Function calls in global scope, benchmarking, etc

tkoolen · August 14, 2019, 2:25am

A further complication is the use of a constant value as the benchmark input in @btime sin($x). The ‘pseudo-interpolation’ (which is specific to these BenchmarkTools macros by the way) makes it so that x is treated as a compile-time constant, so constant-propagation may occur, altering the result. You can see that, for example, with

julia> x = 2; @btime 2 * $x;
  0.033 ns (0 allocations: 0 bytes)

julia> x = Ref(2); @btime 2 * $x[];
  1.548 ns (0 allocations: 0 bytes)

The first time is less than a CPU clock cycle, so literally no work is being done, as the result 4 is just computed at compile time. This is also the case with sin. Compare:

julia> x = 0.5; @btime sin($x); #1
  3.933 ns (0 allocations: 0 bytes)

julia> @btime sin(0.5); #2
  1.502 ns (0 allocations: 0 bytes)

julia> @btime sin(3.5); #3
  0.033 ns (0 allocations: 0 bytes)

julia> x = Ref(3.5); @btime sin($x[]); #4
  5.752 ns (0 allocations: 0 bytes)

julia> @btime sin(x) setup = (x = rand()); #5
  3.839 ns (0 allocations: 0 bytes)

julia> @btime sin(rand()); # 6
  8.266 ns (0 allocations: 0 bytes)

julia> N = 100_000; x = (4 * pi) .* (rand(N) .- 0.5);

julia> b = @benchmark begin #7
           @inbounds for i in 1 : $N
               sin($x[i])
           end
       end;

julia> minimum(b).time / N # ns
13.5881

Seven dubious ways to benchmark sin.

I don’t fully understand the difference between 1 and 2. However:

I think the peculiar difference between 2 and 3 is probably because the particular path that’s being taken through the if statements in the implementation of sin for x = 3.5 is easier for the compiler to statically analyze than the one for x = 0.5, and so the compiler is able to constant-fold / constant-propagate the whole computation.
The Ref used in 4 prevents the compiler from seeing the value of x as a constant.

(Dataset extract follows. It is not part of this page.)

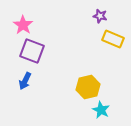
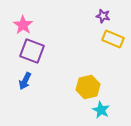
purple star: moved 3 px right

However, modern CPUs are very good at branch prediction, so after a while the particular path through the if statements in sin will be predicted correctly every time, resulting in a possible speedup.
In 5, the setup argument is used to produce random numbers to pass into sin, but only every few evaluations, so branch prediction may still be an issue. In fact, since rand produces numbers between 0 and 1, it is likely that the same branch is being taken every time anyway (and probably the same one as for sin(0.5), hence the similar result).
In 6, a new random number is computed at every evaluation, but now you’re also measuring the time spent in rand.
In 7, we’re iterating over 100000 precomputed inputs between -2 * pi and 2 * pi, so we’re hitting more of the branches in sin, without counting the time for random number generation. Increasing N above 100000 doesn’t appreciably change the result, so we can also be fairly certain that the branch predictor is defeated to a certain extent. However, it could be possible for the compiler to use more SIMD instructions due to the for loop (an @noinline function barrier could be used to shield against this). Also, x is still iterated over a number of times (multiple samples used by BenchmarkTools) and it fits into L3 cache (not L2 or L1). Decreasing N so that x does fit into L2 or L1 cache can change the result significantly.

See also this very interesting topic about branch prediction: PSA: Microbenchmarks remember branch history.

So an important question is: which scenario is closest to your use case?